By doing so, he doesn't get himself locked into 
a particular appreciation of the enemy 
prematurely. And a good commander, if he 
discovers thing have changed, can change plan 
in mid-stride and have some reasonable chance 
of pulling it off (assuming he has good troops 
under him.... good commanders would have a 
hard time saving poorly trained troops). 

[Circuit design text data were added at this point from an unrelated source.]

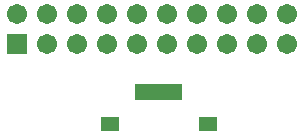
<source format=gts>
G04*
G04 #@! TF.GenerationSoftware,Altium Limited,Altium Designer,23.3.1 (30)*
G04*
G04 Layer_Color=8388736*
%FSLAX43Y43*%
%MOMM*%
G71*
G04*
G04 #@! TF.SameCoordinates,B6646961-0515-45C1-A97A-8BA6F2ED6920*
G04*
G04*
G04 #@! TF.FilePolarity,Negative*
G04*
G01*
G75*
%ADD16R,0.503X1.403*%
%ADD17R,1.603X1.203*%
%ADD18C,1.703*%
%ADD19R,1.703X1.703*%
D16*
X15493Y5501D02*
D03*
X14993D02*
D03*
X14493D02*
D03*
X13993D02*
D03*
X13493D02*
D03*
X12993D02*
D03*
X12493D02*
D03*
X11993D02*
D03*
D17*
X17943Y2851D02*
D03*
X9593D02*
D03*
D18*
X24648Y12179D02*
D03*
Y9639D02*
D03*
X22108Y12179D02*
D03*
Y9639D02*
D03*
X19568Y12179D02*
D03*
Y9639D02*
D03*
X17028Y12179D02*
D03*
Y9639D02*
D03*
X14488Y12179D02*
D03*
Y9639D02*
D03*
X11948Y12179D02*
D03*
Y9639D02*
D03*
X9408Y12179D02*
D03*
Y9639D02*
D03*
X6868Y12179D02*
D03*
Y9639D02*
D03*
X4328Y12179D02*
D03*
Y9639D02*
D03*
X1788Y12179D02*
D03*
D19*
Y9639D02*
D03*
M02*

</source>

War by doctrine alone probably mostly went 
away after the meat grinder battles of WW1. We 
still see it rear its head here and there, and 
misappreciation of the enemy sometimes 
happens (though if I had to misappreciate I'd 
rather overestimate than underestimate). And 
of course, the closer the enemy is to your own 
level of skill (or God Forbid, if he's better), then 
he'll be trying to insure that you don't see what 
he's actually doing or that you see something 
you might be anticipating while he actually does 
something else. It's all a game of think and 
counter think and intelligence. But your local 
SOPs and various training drills give you an 
enhanced chance to respond to a sudden 
change in the situation. 

Remember, as the famous general Kochte once 
said "No battle plan survives contact with dice". 

T. 
---------------------------------------------
Thomas Barclay
Co-Creator of http://www.stargrunt.ca 
Stargrunt II and Dirtside II game site

No Battle Plan Survives Contact With Dice.